┌─ DATASET ROWS
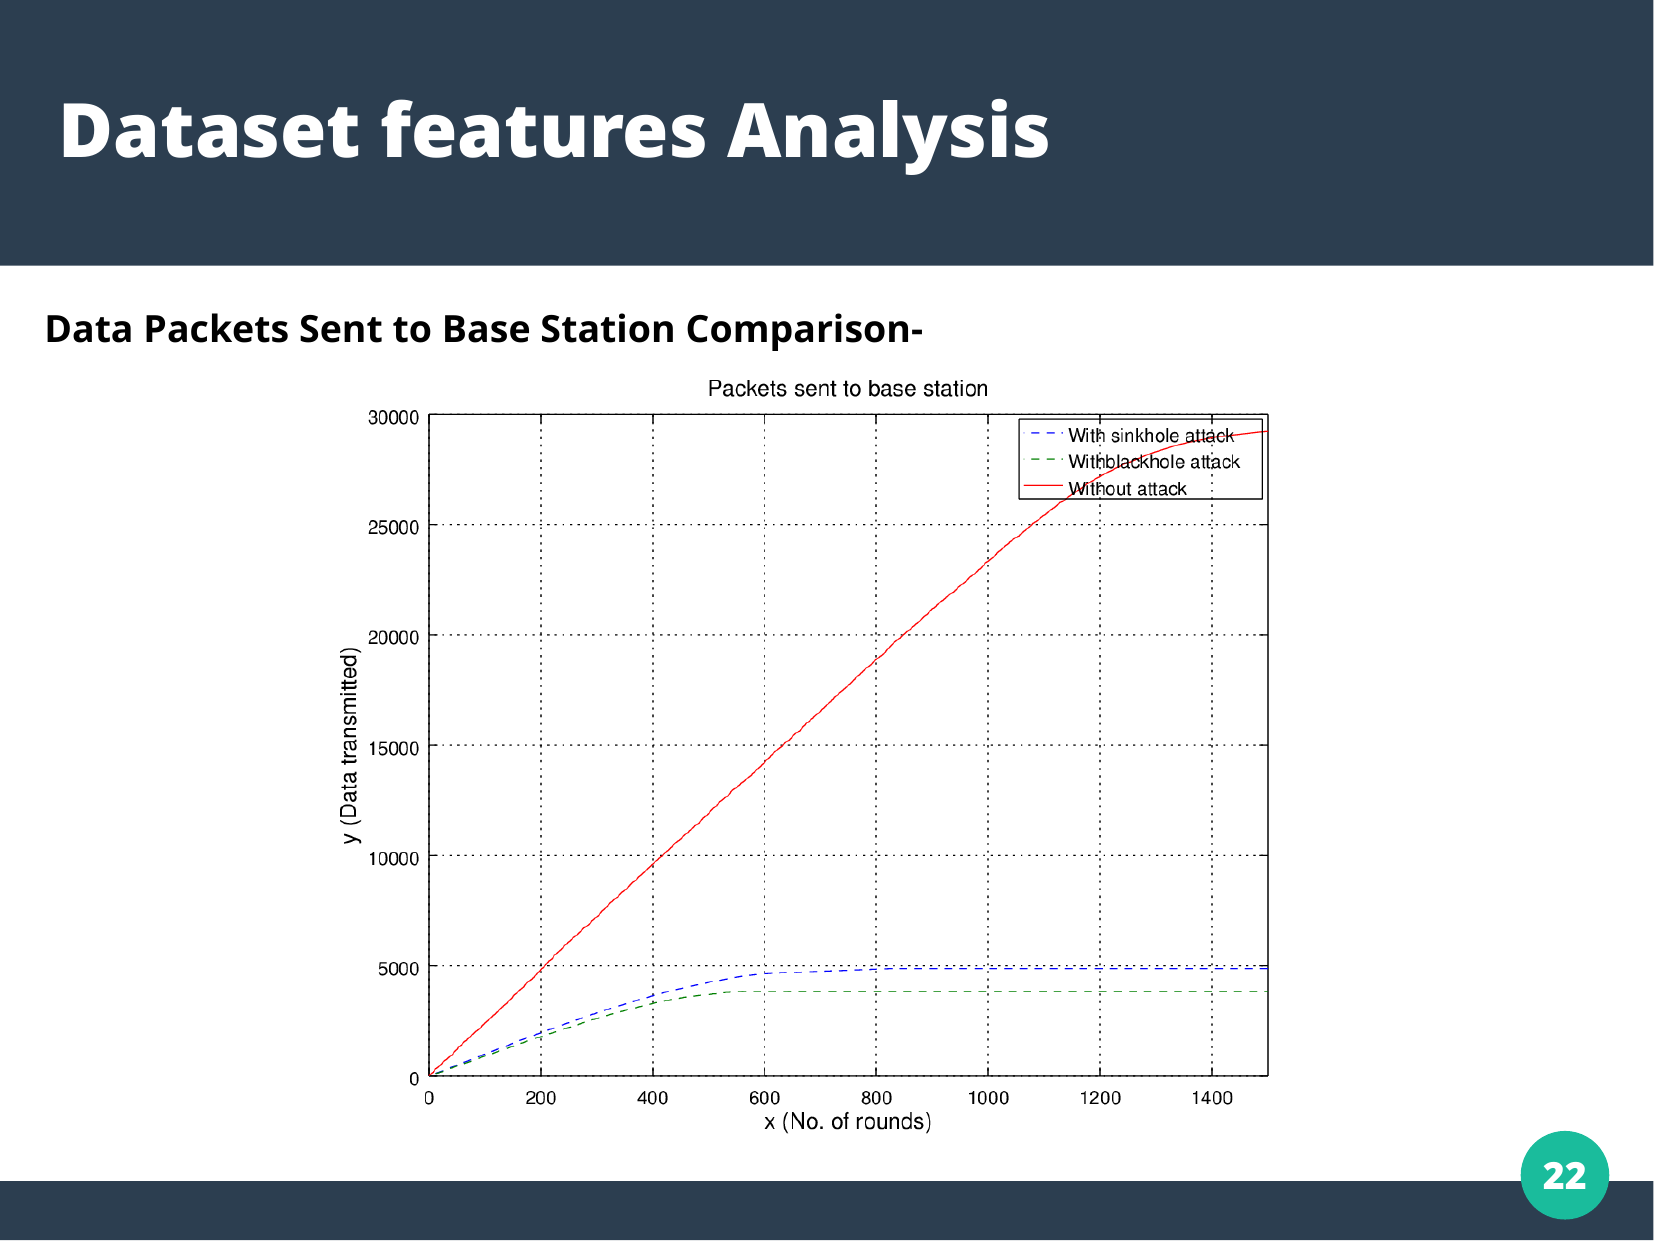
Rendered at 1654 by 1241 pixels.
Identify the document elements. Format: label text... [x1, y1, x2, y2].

picture [288, 353, 1370, 1167]
text_box Data Packets Sent to Base Station Comparison- [29, 295, 1625, 354]
title Dataset features Analysis [59, 49, 1595, 207]
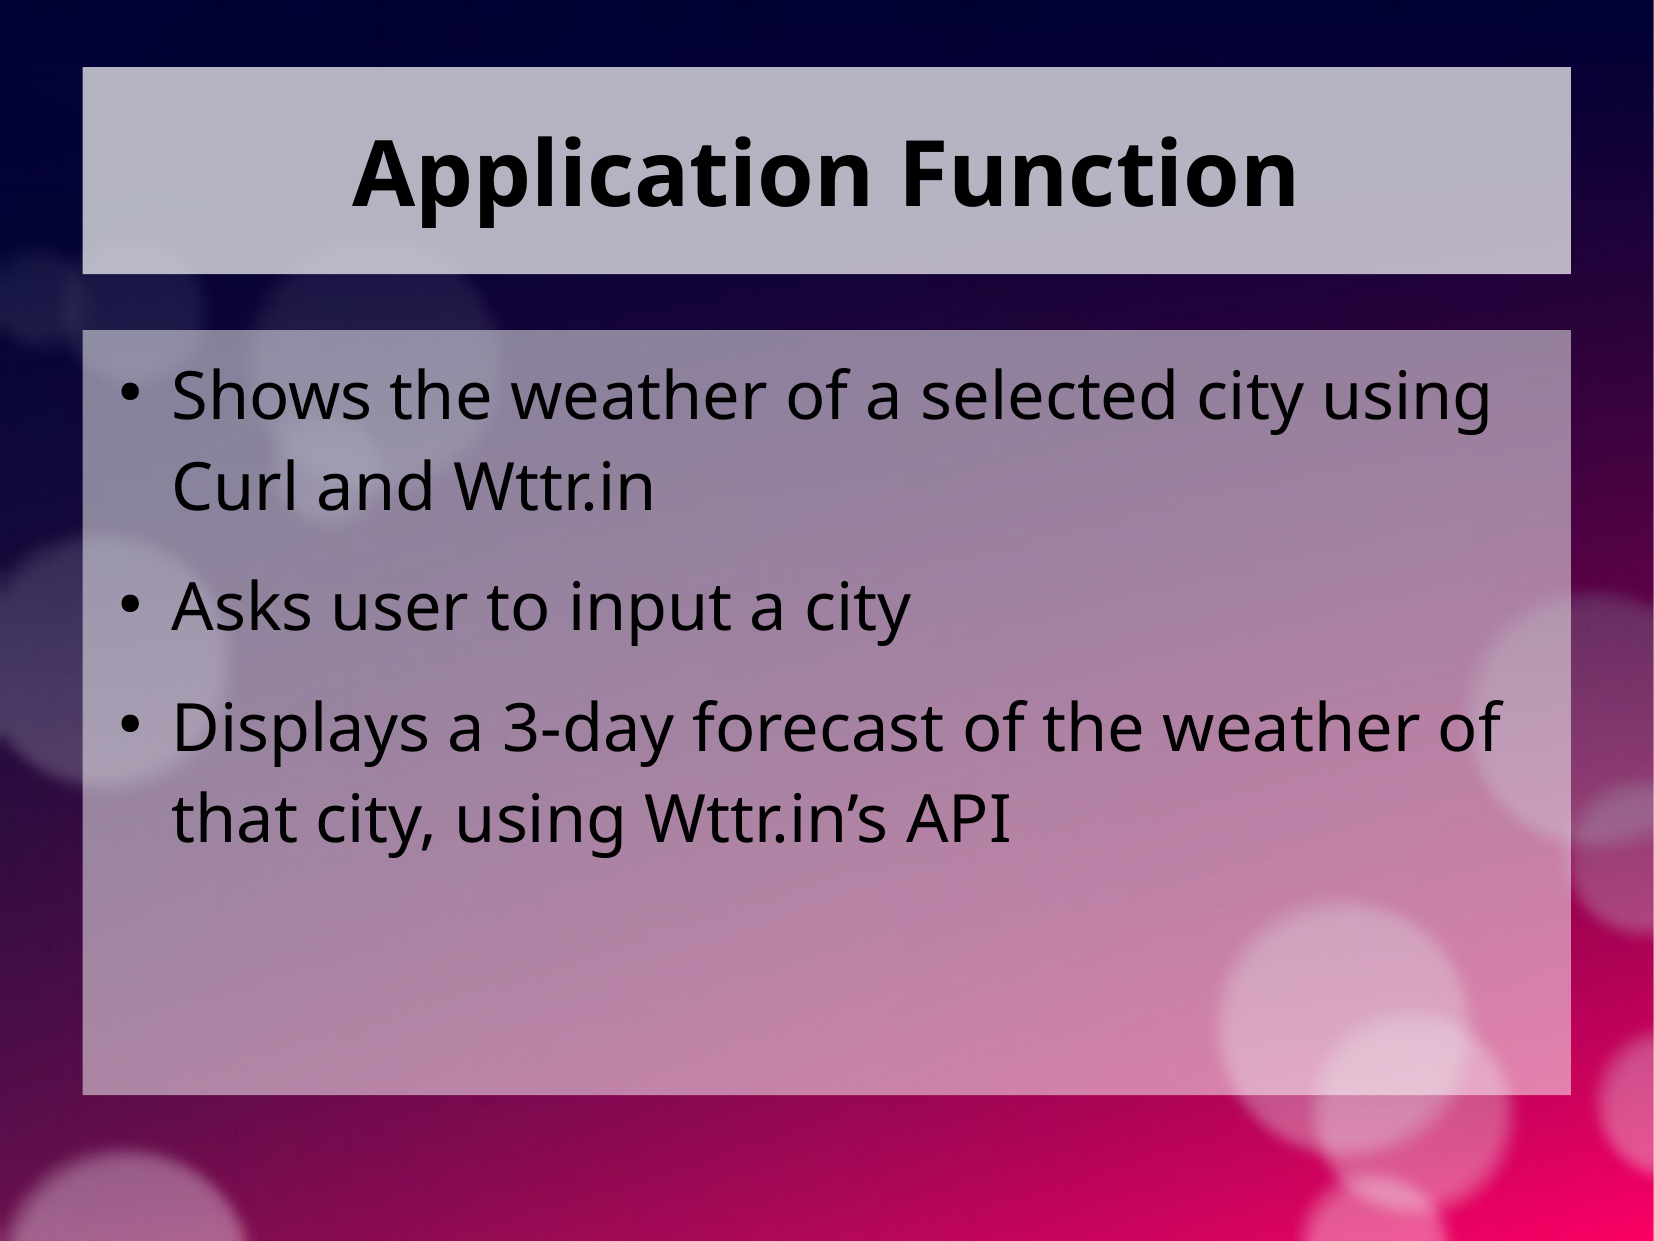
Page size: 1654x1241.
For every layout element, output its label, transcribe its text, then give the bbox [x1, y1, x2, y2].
└─
Rewrite everything from the line containing "Page size: 1654x1241." down to the end of the entries, replacing "transcribe" with "copy out" and leaving all else unchanged.

● TASK ANSWER:
Page size: 1654x1241.
For every layout element, output its label, copy out its text, then give the bbox [x1, y1, x2, y2].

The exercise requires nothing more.